Em 1851, a ciência, em sua busca por compreender a humanidade, fez uma das classificações mais absurdas da história: a drapetomania. Essa “doença mental” era diagnosticada em escravizados que, em um ato de desespero e coragem, decidiam fugir do cativeiro. O desejo de liberdade foi reduzido a uma patologia. A lógica distorcida de que a recusa em viver em condições desumanas poderia ser considerada uma doença revela o nível de desumanização a que a população negra era submetida.
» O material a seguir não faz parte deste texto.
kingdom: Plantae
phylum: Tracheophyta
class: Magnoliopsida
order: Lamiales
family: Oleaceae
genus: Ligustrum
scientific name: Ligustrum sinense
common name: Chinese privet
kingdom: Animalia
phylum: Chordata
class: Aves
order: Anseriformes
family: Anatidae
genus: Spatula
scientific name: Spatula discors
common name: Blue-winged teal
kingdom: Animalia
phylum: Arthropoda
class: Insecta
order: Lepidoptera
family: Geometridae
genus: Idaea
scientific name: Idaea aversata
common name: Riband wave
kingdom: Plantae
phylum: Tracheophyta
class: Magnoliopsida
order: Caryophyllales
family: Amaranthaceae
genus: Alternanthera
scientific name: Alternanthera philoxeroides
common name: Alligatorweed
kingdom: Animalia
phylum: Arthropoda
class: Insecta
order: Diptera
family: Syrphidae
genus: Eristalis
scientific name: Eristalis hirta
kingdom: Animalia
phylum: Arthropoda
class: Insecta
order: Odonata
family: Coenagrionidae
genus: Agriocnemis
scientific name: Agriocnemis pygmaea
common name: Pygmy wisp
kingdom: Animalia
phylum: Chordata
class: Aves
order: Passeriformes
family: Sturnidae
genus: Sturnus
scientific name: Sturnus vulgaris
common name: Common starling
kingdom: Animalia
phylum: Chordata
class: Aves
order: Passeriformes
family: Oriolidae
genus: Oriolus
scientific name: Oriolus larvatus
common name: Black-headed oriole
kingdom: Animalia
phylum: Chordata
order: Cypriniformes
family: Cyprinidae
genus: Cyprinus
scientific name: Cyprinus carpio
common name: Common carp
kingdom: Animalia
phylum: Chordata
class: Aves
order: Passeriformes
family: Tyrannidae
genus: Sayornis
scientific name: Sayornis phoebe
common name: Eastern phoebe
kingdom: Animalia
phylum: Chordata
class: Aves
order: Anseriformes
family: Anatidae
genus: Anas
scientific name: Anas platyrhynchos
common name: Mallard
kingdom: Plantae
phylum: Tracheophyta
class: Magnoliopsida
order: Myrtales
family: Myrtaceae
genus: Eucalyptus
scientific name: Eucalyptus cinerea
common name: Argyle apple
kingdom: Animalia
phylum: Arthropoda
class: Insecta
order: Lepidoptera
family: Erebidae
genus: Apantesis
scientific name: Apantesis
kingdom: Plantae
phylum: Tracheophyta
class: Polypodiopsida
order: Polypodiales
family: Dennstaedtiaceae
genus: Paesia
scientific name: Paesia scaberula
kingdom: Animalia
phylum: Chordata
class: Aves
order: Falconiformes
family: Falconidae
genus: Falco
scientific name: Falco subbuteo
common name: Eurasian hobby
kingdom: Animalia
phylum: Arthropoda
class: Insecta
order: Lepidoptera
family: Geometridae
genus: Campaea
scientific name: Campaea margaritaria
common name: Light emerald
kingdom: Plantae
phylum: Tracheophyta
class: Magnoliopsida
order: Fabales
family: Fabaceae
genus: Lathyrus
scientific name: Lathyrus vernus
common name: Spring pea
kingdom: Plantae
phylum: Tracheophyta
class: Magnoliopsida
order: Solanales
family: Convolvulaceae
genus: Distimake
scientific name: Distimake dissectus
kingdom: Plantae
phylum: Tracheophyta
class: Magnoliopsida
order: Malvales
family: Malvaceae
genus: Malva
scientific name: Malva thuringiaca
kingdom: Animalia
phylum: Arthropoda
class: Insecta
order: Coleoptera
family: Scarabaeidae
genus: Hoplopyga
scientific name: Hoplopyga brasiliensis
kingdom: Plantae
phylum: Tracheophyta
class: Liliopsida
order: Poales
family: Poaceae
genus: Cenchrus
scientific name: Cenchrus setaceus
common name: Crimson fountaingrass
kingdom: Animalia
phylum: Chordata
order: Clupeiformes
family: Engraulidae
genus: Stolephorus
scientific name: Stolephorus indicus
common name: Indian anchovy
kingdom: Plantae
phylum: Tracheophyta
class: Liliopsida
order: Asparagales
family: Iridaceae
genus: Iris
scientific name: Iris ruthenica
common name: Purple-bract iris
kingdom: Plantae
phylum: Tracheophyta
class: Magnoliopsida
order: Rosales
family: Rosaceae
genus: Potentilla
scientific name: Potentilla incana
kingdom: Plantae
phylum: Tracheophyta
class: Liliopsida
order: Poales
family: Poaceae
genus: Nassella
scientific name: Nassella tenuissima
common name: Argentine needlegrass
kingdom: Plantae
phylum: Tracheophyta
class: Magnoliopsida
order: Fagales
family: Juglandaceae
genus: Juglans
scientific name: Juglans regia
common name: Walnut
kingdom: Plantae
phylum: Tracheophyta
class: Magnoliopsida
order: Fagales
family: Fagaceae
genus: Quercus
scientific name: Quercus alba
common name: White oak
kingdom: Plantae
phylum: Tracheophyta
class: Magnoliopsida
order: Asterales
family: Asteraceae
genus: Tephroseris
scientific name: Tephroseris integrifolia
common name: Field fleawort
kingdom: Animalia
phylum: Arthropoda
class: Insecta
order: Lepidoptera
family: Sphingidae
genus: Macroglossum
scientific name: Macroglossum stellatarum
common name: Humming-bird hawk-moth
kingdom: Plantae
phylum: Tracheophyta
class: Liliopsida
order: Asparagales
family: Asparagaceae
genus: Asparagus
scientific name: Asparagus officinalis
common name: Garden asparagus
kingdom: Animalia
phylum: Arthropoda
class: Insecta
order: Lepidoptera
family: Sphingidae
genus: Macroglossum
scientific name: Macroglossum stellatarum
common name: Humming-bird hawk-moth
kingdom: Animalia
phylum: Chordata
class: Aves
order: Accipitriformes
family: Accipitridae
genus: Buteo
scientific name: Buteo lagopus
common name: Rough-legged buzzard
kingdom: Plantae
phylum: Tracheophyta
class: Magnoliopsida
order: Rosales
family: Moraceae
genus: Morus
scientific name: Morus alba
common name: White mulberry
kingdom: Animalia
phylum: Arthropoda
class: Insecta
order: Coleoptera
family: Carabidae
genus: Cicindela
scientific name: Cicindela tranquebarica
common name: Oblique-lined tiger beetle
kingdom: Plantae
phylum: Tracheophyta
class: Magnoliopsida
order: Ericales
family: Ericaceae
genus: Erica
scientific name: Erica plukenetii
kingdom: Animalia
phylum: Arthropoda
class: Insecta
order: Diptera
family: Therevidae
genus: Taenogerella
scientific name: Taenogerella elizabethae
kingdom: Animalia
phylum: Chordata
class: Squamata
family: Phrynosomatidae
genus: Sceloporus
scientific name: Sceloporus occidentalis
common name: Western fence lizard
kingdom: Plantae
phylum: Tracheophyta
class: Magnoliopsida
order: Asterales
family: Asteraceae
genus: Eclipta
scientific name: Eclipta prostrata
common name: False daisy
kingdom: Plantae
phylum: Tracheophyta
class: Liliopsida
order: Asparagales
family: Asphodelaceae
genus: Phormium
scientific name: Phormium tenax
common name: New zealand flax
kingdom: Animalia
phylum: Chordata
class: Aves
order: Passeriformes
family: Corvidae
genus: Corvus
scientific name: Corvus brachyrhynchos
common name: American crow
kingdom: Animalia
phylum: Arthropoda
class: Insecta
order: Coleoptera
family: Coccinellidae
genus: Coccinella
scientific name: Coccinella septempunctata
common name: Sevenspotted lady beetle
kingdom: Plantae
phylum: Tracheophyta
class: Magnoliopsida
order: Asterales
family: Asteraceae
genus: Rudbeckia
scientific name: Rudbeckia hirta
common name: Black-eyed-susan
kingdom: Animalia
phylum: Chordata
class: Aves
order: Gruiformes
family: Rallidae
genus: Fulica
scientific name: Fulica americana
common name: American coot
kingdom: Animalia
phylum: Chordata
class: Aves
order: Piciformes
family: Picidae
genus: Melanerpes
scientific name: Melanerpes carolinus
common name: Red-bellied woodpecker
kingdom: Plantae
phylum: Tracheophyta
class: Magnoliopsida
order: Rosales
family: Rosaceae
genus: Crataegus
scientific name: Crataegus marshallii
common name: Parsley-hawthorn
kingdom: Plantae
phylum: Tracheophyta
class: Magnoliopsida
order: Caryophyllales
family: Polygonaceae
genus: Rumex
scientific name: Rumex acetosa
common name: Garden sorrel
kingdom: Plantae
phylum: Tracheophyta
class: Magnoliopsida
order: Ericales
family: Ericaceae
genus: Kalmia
Na mente dos teóricos da época, a submissão era a norma, e a rebeldia, uma aberração. A drapetomania não era apenas um rótulo, era uma tentativa de justificar a opressão e a brutalidade do sistema escravocrata. Aqueles que buscavam escapar da escravidão eram considerados “doentes” porque sua vontade de ser livre desafiava a lógica de um mundo que se sustentava na exploração. A ideia de que um ser humano poderia ser diagnosticado com uma doença por desejar a liberdade é uma ironia cruel, um espelho que reflete a profunda patologia da sociedade que a criou.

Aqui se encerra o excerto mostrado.